* Stored data entries

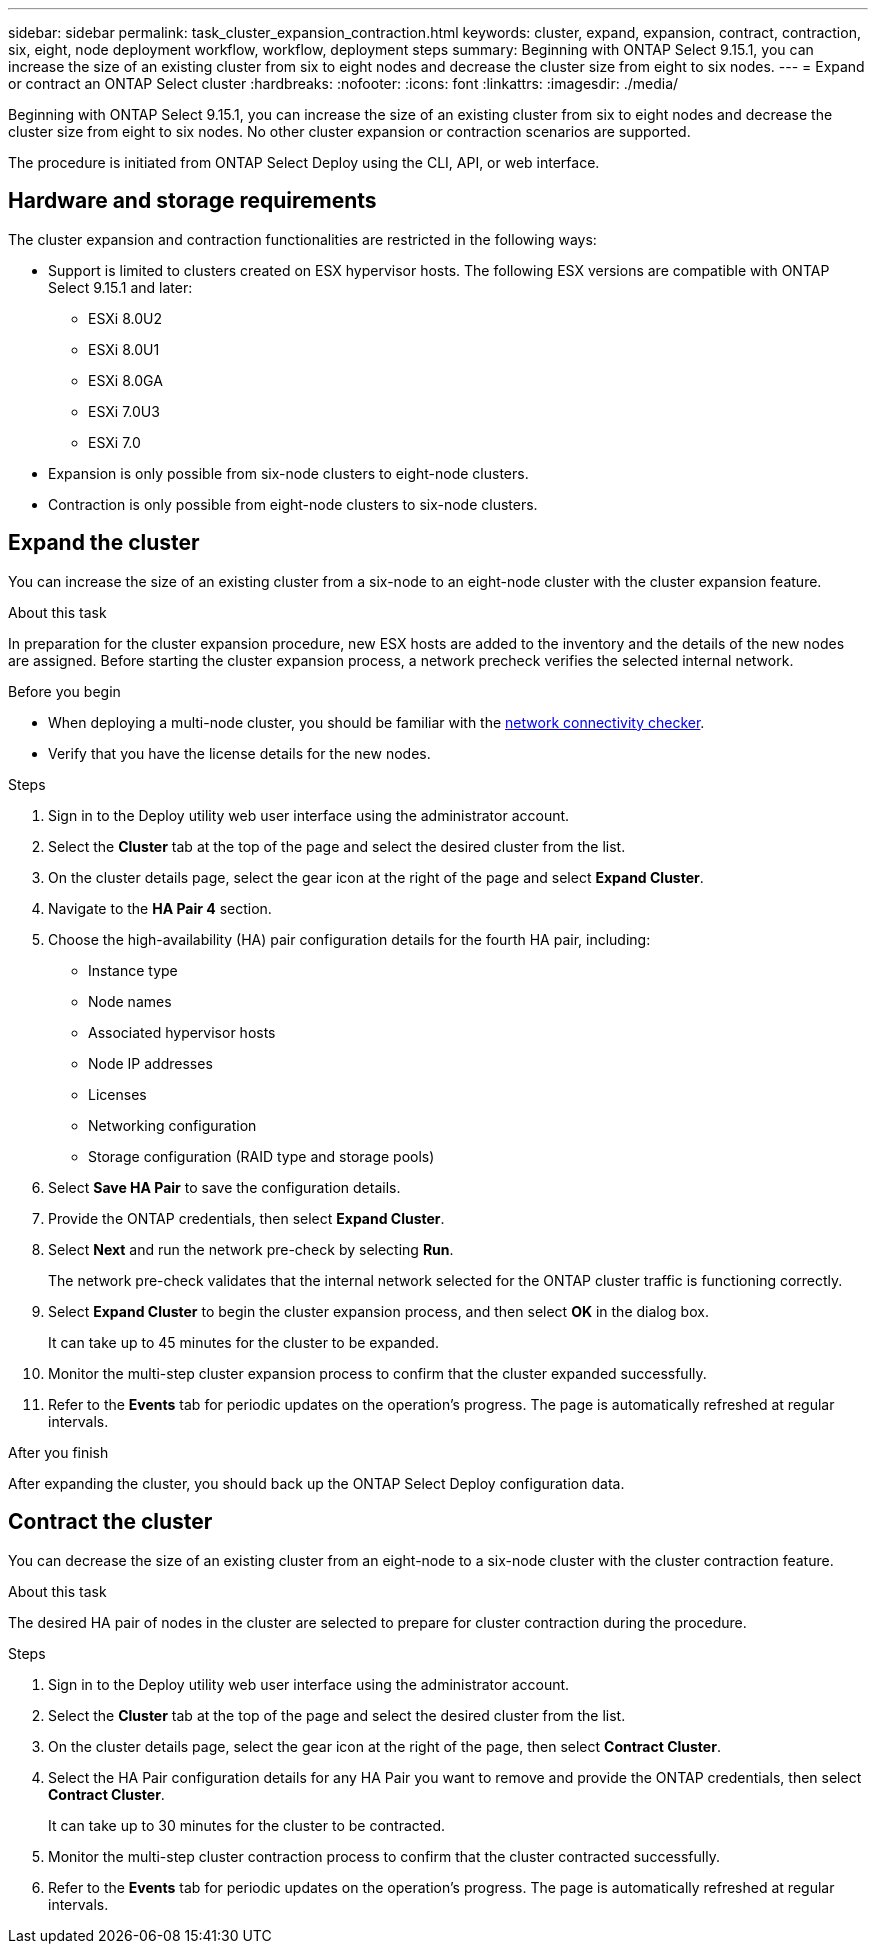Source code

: ---
sidebar: sidebar
permalink: task_cluster_expansion_contraction.html
keywords: cluster, expand, expansion, contract, contraction, six, eight, node deployment workflow, workflow, deployment steps
summary: Beginning with ONTAP Select 9.15.1, you can increase the size of an existing cluster from six to eight nodes and decrease the cluster size from eight to six nodes.
---
= Expand or contract an ONTAP Select cluster
:hardbreaks:
:nofooter:
:icons: font
:linkattrs:
:imagesdir: ./media/

[.lead]
Beginning with ONTAP Select 9.15.1, you can increase the size of an existing cluster from six to eight nodes and decrease the cluster size from eight to six nodes. No other cluster expansion or contraction scenarios are supported.

The procedure is initiated from ONTAP Select Deploy using the CLI, API, or web interface.

== Hardware and storage requirements
The cluster expansion and contraction functionalities are restricted in the following ways:

* Support is limited to clusters created on ESX hypervisor hosts. The following ESX versions are compatible with ONTAP Select 9.15.1 and later:
** ESXi 8.0U2 
** ESXi 8.0U1
** ESXi 8.0GA 
** ESXi 7.0U3
** ESXi 7.0

* Expansion is only possible from six-node clusters to eight-node clusters.
* Contraction is only possible from eight-node clusters to six-node clusters.

== Expand the cluster
You can increase the size of an existing cluster from a six-node to an eight-node cluster with the cluster expansion feature.

.About this task
In preparation for the cluster expansion procedure, new ESX hosts are added to the inventory and the details of the new nodes are assigned. Before starting the cluster expansion process, a network precheck verifies the selected internal network.

.Before you begin
* When deploying a multi-node cluster, you should be familiar with the link:https://docs.netapp.com/us-en/ontap-select/task_adm_connectivity.html[network connectivity checker]. 

* Verify that you have the license details for the new nodes. 

.Steps
. Sign in to the Deploy utility web user interface using the administrator account.

. Select the *Cluster* tab at the top of the page and select the desired cluster from the list.

. On the cluster details page, select the gear icon at the right of the page and select *Expand Cluster*.

. Navigate to the *HA Pair 4* section.

. Choose the high-availability (HA) pair configuration details for the fourth HA pair, including: 
* Instance type
* Node names 
* Associated hypervisor hosts 
* Node IP addresses 
* Licenses 
* Networking configuration 
* Storage configuration (RAID type and storage pools)

. Select *Save HA Pair* to save the configuration details.

. Provide the ONTAP credentials, then select *Expand Cluster*.

. Select *Next* and run the network pre-check by selecting *Run*. 
+
The network pre-check validates that the internal network selected for the ONTAP cluster traffic is functioning correctly.

. Select *Expand Cluster* to begin the cluster expansion process, and then select *OK* in the dialog box.
+
It can take up to 45 minutes for the cluster to be expanded.

. Monitor the multi-step cluster expansion process to confirm that the cluster expanded successfully.

. Refer to the *Events* tab for periodic updates on the operation's progress. The page is automatically refreshed at regular intervals.

.After you finish
After expanding the cluster, you should back up the ONTAP Select Deploy configuration data.

== Contract the cluster
You can decrease the size of an existing cluster from an eight-node to a six-node cluster with the cluster contraction feature.

.About this task
The desired HA pair of nodes in the cluster are selected to prepare for cluster contraction during the procedure.

.Steps
. Sign in to the Deploy utility web user interface using the administrator account.

. Select the *Cluster* tab at the top of the page and select the desired cluster from the list.

. On the cluster details page, select the gear icon at the right of the page, then select *Contract Cluster*.

. Select the HA Pair configuration details for any HA Pair you want to remove and provide the ONTAP credentials, then select *Contract Cluster*.
+
It can take up to 30 minutes for the cluster to be contracted.

. Monitor the multi-step cluster contraction process to confirm that the cluster contracted successfully.

. Refer to the *Events* tab for periodic updates on the operation's progress. The page is automatically refreshed at regular intervals.

// 2023 May 06, ONTAPDOC-1797, -1802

* Task item
Your answer must be the lines from the opening line of the entries through the line holding "to eight-node clusters.", written out exactly and without any picture.

* Solved problem
Source code

: ---
sidebar: sidebar
permalink: task_cluster_expansion_contraction.html
keywords: cluster, expand, expansion, contract, contraction, six, eight, node deployment workflow, workflow, deployment steps
summary: Beginning with ONTAP Select 9.15.1, you can increase the size of an existing cluster from six to eight nodes and decrease the cluster size from eight to six nodes.
---
= Expand or contract an ONTAP Select cluster
:hardbreaks:
:nofooter:
:icons: font
:linkattrs:
:imagesdir: ./media/

[.lead]
Beginning with ONTAP Select 9.15.1, you can increase the size of an existing cluster from six to eight nodes and decrease the cluster size from eight to six nodes. No other cluster expansion or contraction scenarios are supported.

The procedure is initiated from ONTAP Select Deploy using the CLI, API, or web interface.

== Hardware and storage requirements
The cluster expansion and contraction functionalities are restricted in the following ways:

* Support is limited to clusters created on ESX hypervisor hosts. The following ESX versions are compatible with ONTAP Select 9.15.1 and later:
** ESXi 8.0U2 
** ESXi 8.0U1
** ESXi 8.0GA 
** ESXi 7.0U3
** ESXi 7.0

* Expansion is only possible from six-node clusters to eight-node clusters.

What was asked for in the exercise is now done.